+++ PROVIDED MATERIAL

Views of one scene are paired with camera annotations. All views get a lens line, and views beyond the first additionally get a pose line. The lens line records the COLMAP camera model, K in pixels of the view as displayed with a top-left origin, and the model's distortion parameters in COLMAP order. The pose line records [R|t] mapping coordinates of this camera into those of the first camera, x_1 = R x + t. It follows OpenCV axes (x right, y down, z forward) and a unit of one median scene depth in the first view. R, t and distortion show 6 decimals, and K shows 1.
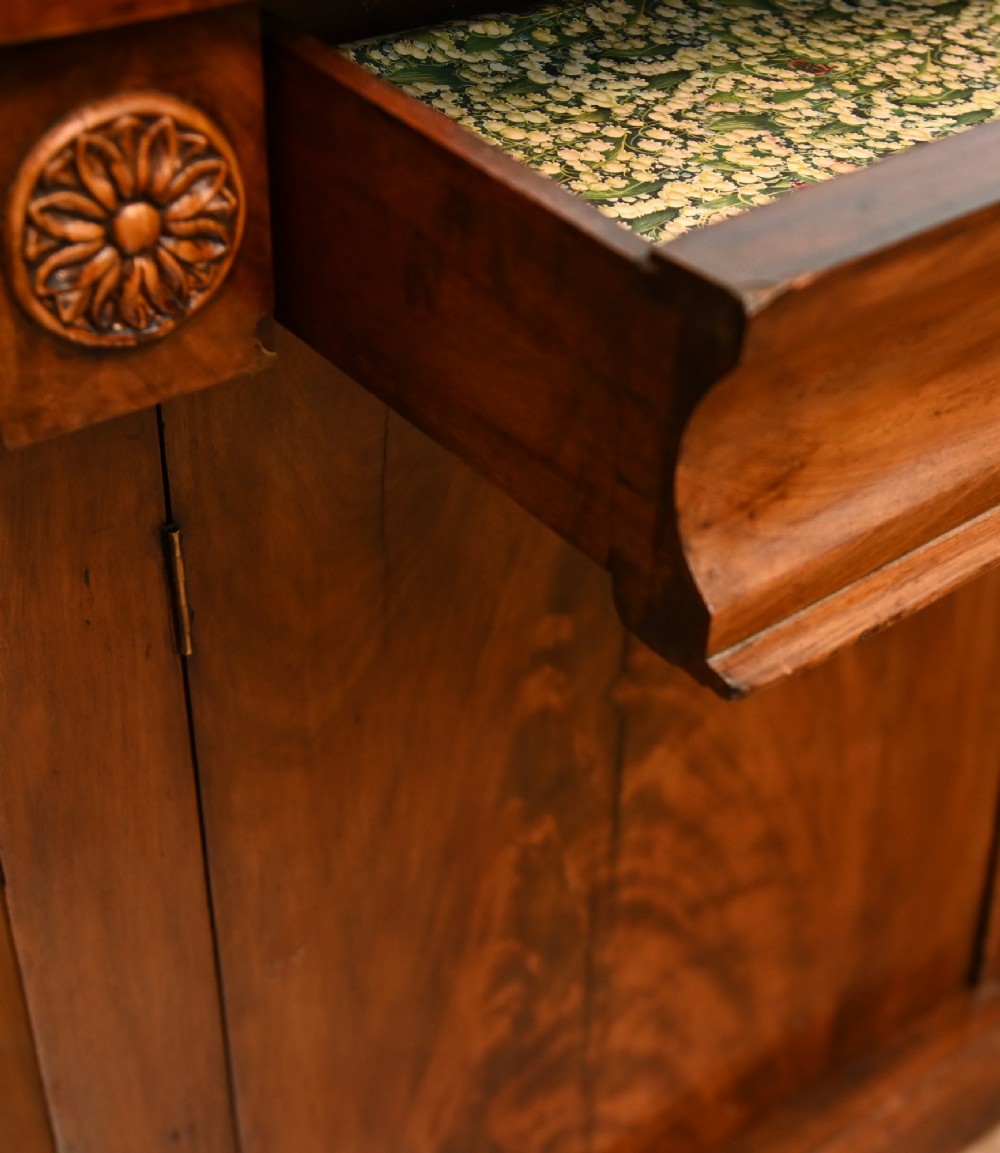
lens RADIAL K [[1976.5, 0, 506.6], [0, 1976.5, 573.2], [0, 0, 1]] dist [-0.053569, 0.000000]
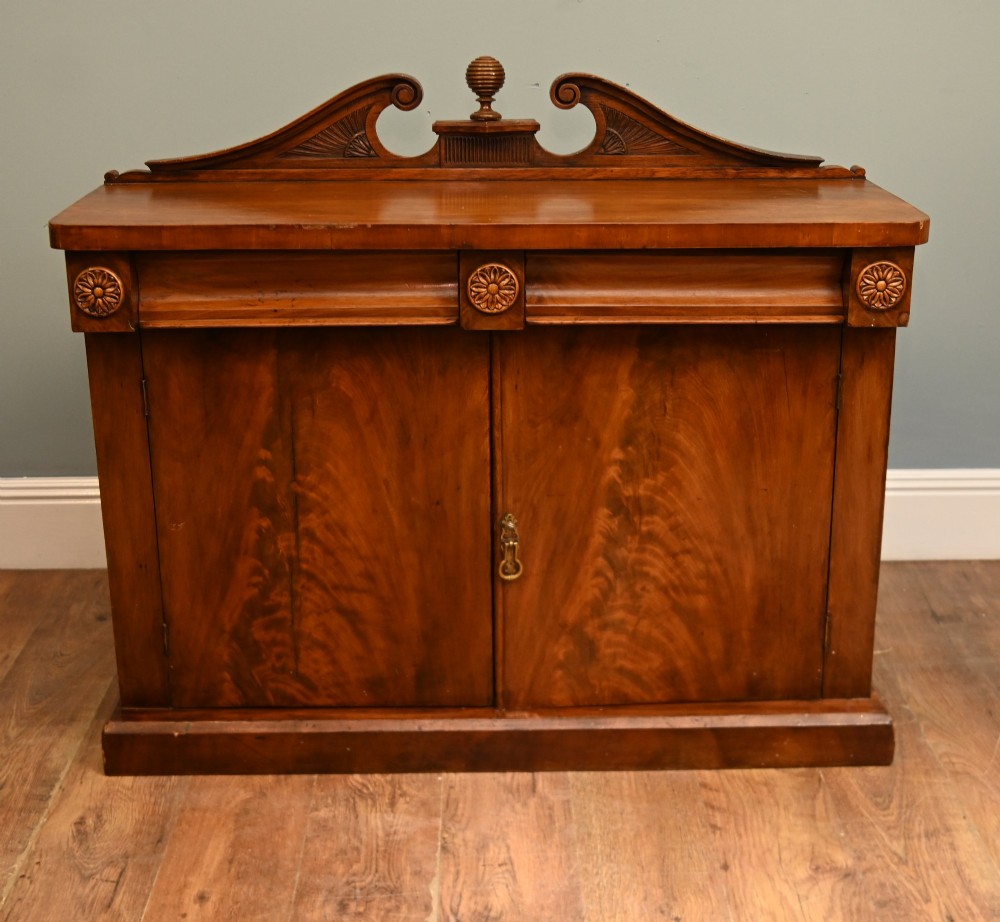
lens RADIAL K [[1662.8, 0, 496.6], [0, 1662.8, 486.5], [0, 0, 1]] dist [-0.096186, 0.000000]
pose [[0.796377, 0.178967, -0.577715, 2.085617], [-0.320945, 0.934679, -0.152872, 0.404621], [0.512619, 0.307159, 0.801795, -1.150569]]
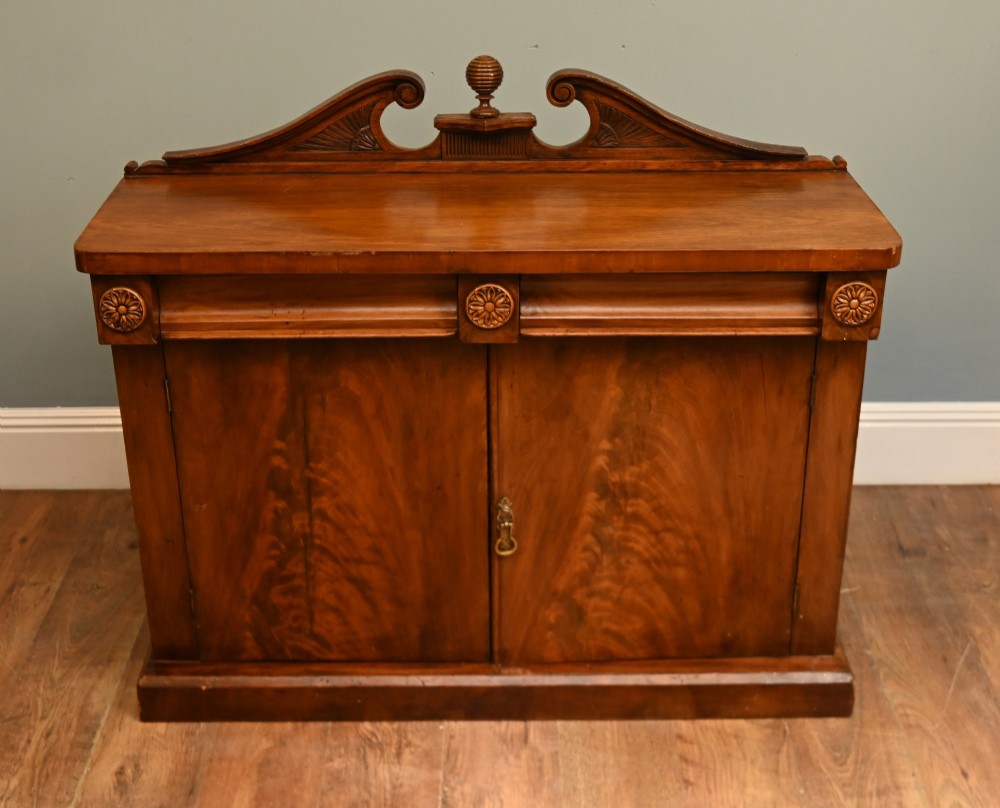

++++++

= REQUIRED WORK =
Extract every line of the data above verbatim and leave the pictures out of your answer.

= THE ANSWER =
Views of one scene are paired with camera annotations. All views get a lens line, and views beyond the first additionally get a pose line. The lens line records the COLMAP camera model, K in pixels of the view as displayed with a top-left origin, and the model's distortion parameters in COLMAP order. The pose line records [R|t] mapping coordinates of this camera into those of the first camera, x_1 = R x + t. It follows OpenCV axes (x right, y down, z forward) and a unit of one median scene depth in the first view. R, t and distortion show 6 decimals, and K shows 1.
lens RADIAL K [[1976.5, 0, 506.6], [0, 1976.5, 573.2], [0, 0, 1]] dist [-0.053569, 0.000000]
lens RADIAL K [[1662.8, 0, 496.6], [0, 1662.8, 486.5], [0, 0, 1]] dist [-0.096186, 0.000000]
pose [[0.796377, 0.178967, -0.577715, 2.085617], [-0.320945, 0.934679, -0.152872, 0.404621], [0.512619, 0.307159, 0.801795, -1.150569]]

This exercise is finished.